In the past few years, I have also learned that when more than one coworker comes up to you, looks at you with big round saucer eyes, and asks, “Oh my god – do you want to go home?”, unless it’s a matter of life, death, or losing your job on the spot, the answer is yes. By the time I get sick enough that I should stay home because of a collection of symptoms rather than a specific inconvenient one, I’m too sick to really think about it. Other people notice the difference better than I do.
You should do an “ask the bouncer” thread.
My general rule is: if I’m running a fever, I stay home. I figure that’s a pretty good sign that I’m either a) really sick, b) contagious, or c) both. I’m fortunate enough to not have any ‘non-sickness-related’ ailments (e.g. migraines, musculoskeletal issues) that are likely to present themselves without an accompanying fever, so it’s pretty easy for me to make a determination.
Depends on the nature of the illness. If it is something that is contagious I try not to take it in and spread it around (although I’ve been told that by the time I know I’m contagious it is too late.) I wish more people would do that.
But if it is something like a recovery from an operation, I always have to be told by my physician that I am not allowed to work, because I always figure I feel just as bad at home as I do at work, and I might as well have something to distract me.
So I stay home only for as long as I am ordered to.
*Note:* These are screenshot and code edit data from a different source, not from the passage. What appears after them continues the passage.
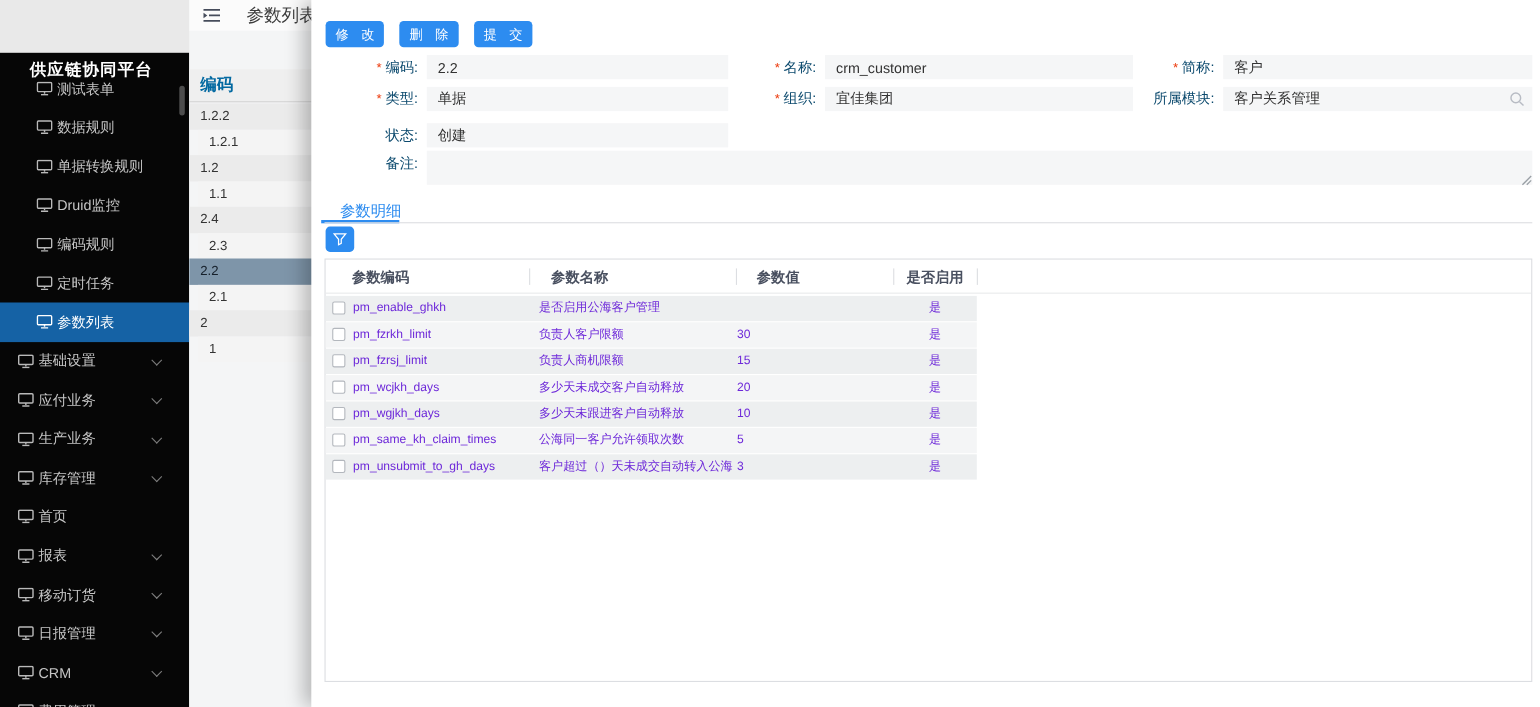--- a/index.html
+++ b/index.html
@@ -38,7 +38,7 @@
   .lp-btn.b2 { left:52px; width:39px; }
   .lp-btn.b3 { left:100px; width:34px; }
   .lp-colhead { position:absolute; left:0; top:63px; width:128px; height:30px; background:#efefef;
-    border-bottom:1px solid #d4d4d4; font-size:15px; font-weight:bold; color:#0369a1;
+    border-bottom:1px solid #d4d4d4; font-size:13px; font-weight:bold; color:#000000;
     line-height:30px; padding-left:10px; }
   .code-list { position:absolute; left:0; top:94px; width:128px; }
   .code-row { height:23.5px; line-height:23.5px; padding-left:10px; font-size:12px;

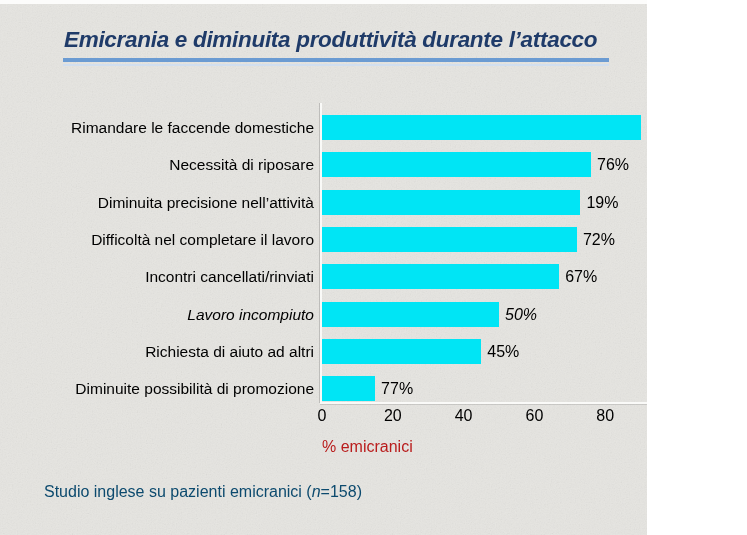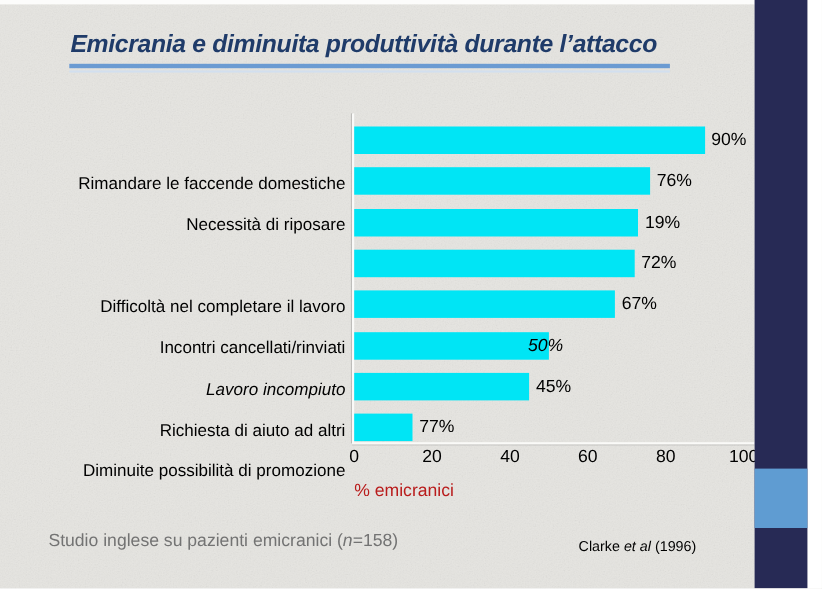--- a/index.html
+++ b/index.html
@@ -5,7 +5,7 @@
   html,body{margin:0;padding:0;background:#ffffff;}
   .slide{
     position:relative;
-    width:734px;height:535px;
+    width:647px;height:535px;
     background:#e6e5e1;
     overflow:hidden;
     font-family:"Liberation Sans", sans-serif;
My doc and I have spoken frankly about this and he says he’ll let me go in just as soon as it is safe, and I promise I will obey all the rules that he lays down.
I work with immunocompromised children so if I was infectious in any way, I’d stay home. Unfortunately (for me) that only ever seems to happen on my days off, so I haven’t had a sick day for six years or so.
I’m a high school teacher. I stay home when I’m so sick that organizing a plan for the substitute and emailing it to my department head is more appealing than dragging my sorry butt to school and dealing with it. This means, unfortunately, less often than I know I should.
One of my goals for this summer vacation is to build up a supply of worksheets so that I can just email “On the file box on my desk, there’s a folder marked ‘Substitute’, grab the worksheet marked XYZ and photocopy enough for all the students, good luck, I’m crawling back to bed now.”
I’ll stay home if I’m feverish, vomiting, or generally feeling so crappy that I can’t think straight. I wouldn’t want to screw anything up at work and have someone not catch it. (That, and I work in close quarters with lots of people, and lots of clients, many of whom have small children.) I’ve gone to work, though, with bronchitis, way too soon post-surgically, etc.
Don’t pass on your germs to your co-workers. A sneeze envelopes them in a cloud of germs (and this is not to mention anything you touch). I always told college students in my class to stay home is they are contagious, as I wanted to last without days off and put off sickness until my break.